Garfish are the most under-rated sea creatures out there. They are small, rarely longer than 40cm, and can have a green tinge of colour that sometimes discourages people. However, if you listen to our mate and fishing guru, Clint, he will tell you that “garies are great eating, easy catching”. Garfish have the most beautiful sweet and flakey flesh so they don’t need any more than a little salt and lemon to taste amazing.
- 6 whole garfish, scaled
- 2 plum tomatoes
- 1 tbsp jalapeño, finely chopped
- 1 tbsp coriander, finely chopped
- 2 limes, juiced
- 1 tsp sugar
- 2 tbsp fried shallots, for garnishing
- Olsson's sea salt flakes
- Pre-heat your bbq or grill to medium-high heat. Make sure the grill is well oiled.
- To clean the whole garfish, make an incision in the middle of the belly all the way to the tail.
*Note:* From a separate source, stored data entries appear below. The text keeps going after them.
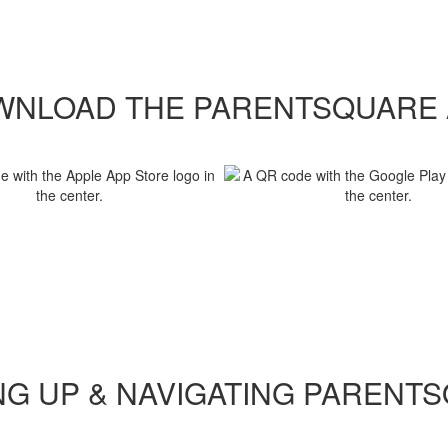
WNLOAD THE PARENTSQUARE 
NG UP & NAVIGATING PARENT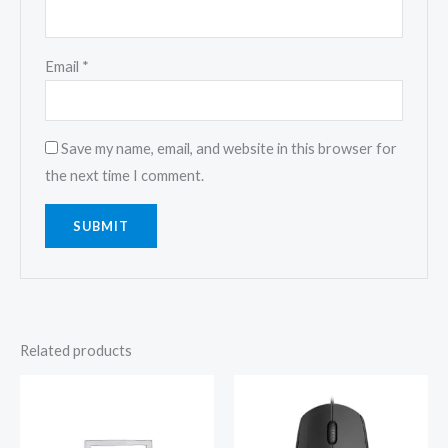
Email
*
Save my name, email, and website in this browser for
the next time I comment.
Related products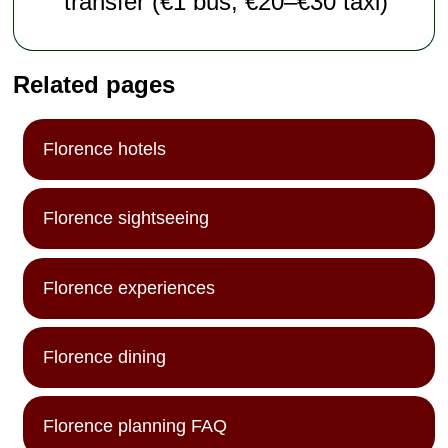
transfer (€1 bus; €20–€30 taxi)
Related pages
Florence hotels
Florence sightseeing
Florence experiences
Florence dining
Florence planning FAQ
This will open up the cavity which needs to be washed and insides removed.
- To prepare the tomatoes make a tiny shallow cross with a sharp knife at the bottom of each one and put them in boiling water for 30 seconds. Remove, refresh under plenty of cold water, then drain. Now peel the skin away, cut tomatoes into quarters and then remove seeds. Finely dice the remaining tomato.
- Add the tomatoes with the jalapeño, coriander, sugar and the juice of 1 lime.
- Marinate the garfish with a drizzle of olive oil, juice of 1 lime and a good pinch of salt.
- Grill the garfish for 3 minutes each side taking care when turning over. When done the flesh will threaten to flake of the bone when pushed gently.
- Serve the garfish whole with the jalapeño salsa. Garnish with shallots and season well.